When I turned to the scriptures to prepare for this writing, I was relieved to find that I’m not the only one whose identity has been questioned. Today’s first reading (Isaiah 49:3, 5-6) was authored by an anonymous prophet. He continued in Isaiah’s style to encourage the people to embrace who they were in God’s eyes and to live accordingly. He wrote, “The Lord said to me: You are my servant… I will make you a light to the nations, that my salvation may reach to the ends of the earth.” There was nothing ordinary about God’s hope for this second Isaiah. Indeed, God had the poor man’s work cut out for him. As I read, I became convinced that this prophet must have questioned his own identity often, especially when things went awry. Did he also ask, “Who am I?” in the midst of his troubles?

The second reading (1 Corinthians 1:1-3) indicates that Paul opened this letter by announcing that he was “an apostle of Christ Jesus by the will of God”. Throughout his writings, Paul insisted that he was who he was as a result of divine intervention in his life. The best part of this was that Paul behaved exceedingly more bravely as a result. Even from his prison cell, he preached until the end.

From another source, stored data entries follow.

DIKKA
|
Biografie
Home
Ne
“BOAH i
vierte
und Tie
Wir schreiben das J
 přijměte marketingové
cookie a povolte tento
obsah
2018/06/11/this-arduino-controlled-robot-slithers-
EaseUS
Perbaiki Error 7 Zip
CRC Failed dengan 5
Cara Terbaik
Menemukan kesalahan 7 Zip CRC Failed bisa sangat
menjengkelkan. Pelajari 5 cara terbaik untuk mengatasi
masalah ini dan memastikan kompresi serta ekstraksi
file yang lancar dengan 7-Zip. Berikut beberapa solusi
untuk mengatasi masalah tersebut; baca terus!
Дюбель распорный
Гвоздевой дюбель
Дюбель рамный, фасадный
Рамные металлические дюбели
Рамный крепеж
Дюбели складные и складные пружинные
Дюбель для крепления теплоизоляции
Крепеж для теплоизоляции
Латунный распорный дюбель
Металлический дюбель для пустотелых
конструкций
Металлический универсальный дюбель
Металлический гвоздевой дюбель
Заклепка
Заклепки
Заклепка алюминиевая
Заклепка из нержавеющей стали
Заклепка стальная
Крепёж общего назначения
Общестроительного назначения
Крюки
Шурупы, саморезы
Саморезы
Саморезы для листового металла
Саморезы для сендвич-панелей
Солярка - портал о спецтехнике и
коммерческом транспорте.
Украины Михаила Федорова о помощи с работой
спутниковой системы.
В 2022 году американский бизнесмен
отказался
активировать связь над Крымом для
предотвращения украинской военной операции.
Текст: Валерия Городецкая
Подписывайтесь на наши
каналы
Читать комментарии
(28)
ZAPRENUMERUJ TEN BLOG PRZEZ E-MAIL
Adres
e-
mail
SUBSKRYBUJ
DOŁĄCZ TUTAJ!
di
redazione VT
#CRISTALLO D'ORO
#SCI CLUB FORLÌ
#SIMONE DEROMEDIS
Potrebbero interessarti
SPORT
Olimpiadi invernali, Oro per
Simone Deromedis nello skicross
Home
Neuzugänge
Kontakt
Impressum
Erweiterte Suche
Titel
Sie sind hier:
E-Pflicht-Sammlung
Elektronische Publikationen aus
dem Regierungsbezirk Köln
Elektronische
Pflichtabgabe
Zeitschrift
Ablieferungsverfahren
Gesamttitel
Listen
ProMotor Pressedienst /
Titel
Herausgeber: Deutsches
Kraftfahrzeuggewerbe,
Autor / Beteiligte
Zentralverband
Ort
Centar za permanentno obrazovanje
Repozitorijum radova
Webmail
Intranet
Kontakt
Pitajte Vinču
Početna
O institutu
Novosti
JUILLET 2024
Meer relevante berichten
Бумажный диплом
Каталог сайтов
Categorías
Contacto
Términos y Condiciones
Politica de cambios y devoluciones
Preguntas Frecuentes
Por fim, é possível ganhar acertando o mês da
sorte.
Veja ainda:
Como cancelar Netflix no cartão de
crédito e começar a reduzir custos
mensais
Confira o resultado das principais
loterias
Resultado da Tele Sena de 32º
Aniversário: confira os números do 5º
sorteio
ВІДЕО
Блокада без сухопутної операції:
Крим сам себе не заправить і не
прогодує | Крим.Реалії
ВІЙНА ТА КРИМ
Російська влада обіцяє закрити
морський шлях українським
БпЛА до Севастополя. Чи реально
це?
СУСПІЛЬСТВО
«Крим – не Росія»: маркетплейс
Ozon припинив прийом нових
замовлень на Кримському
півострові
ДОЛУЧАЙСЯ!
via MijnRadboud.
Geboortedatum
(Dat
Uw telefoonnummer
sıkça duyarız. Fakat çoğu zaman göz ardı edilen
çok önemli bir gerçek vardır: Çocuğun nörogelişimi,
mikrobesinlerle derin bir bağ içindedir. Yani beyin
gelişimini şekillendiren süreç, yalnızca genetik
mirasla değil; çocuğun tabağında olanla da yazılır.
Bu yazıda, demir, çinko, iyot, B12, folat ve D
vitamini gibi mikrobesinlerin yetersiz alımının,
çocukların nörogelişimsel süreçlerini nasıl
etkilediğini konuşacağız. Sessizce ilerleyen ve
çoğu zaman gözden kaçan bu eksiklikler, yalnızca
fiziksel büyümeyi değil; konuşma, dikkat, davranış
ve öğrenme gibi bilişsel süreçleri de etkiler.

As I read, it occurred to me that Paul was able to do all that he did because he embraced who he was in God’s eyes. This seems easy enough. Still, I thought I knew who I am in God’s eyes, yet I couldn’t find myself the other day…

In John’s gospel (John 1:29-34), John the Baptist insisted that he’d engaged in preaching and baptizing to pave the way for one who would follow him. John made it clear that he wasn’t the one for whom the people waited. Still, John’s work proved extremely important. After watching events unfold around him and listening carefully to God’s voice deep within him, John recognized Jesus for who he was. So it was that John courageously announced, “He is the Son of God.” With that, Jesus embraced his identity and set out to spread the good news. In the process, Jesus identified Mary as both woman and mother, Peter as the Rock, Lazarus and Mary Magdalene as dear friends and every other person along the way as accepted, worthy, forgiven and embraced without condition. If those around Jesus knew nothing else about themselves, they knew that they were loved. If asked who they were, each one could proudly answer, “I am me and I am loved!”

Ordinary Time provides the perfect opportunity to acknowledge our ordinary selves, our ordinary efforts and our ordinary lives as God does. Though I didn’t do this very well as I procrastinated in making those doctors’ appointments, I eventually found “me” as I rose to the challenge and scheduled each one. Finally, I realized that God knew where I was all along and that God will take care. Finally, I discovered, “I am me and I am loved!” The truth is so are you!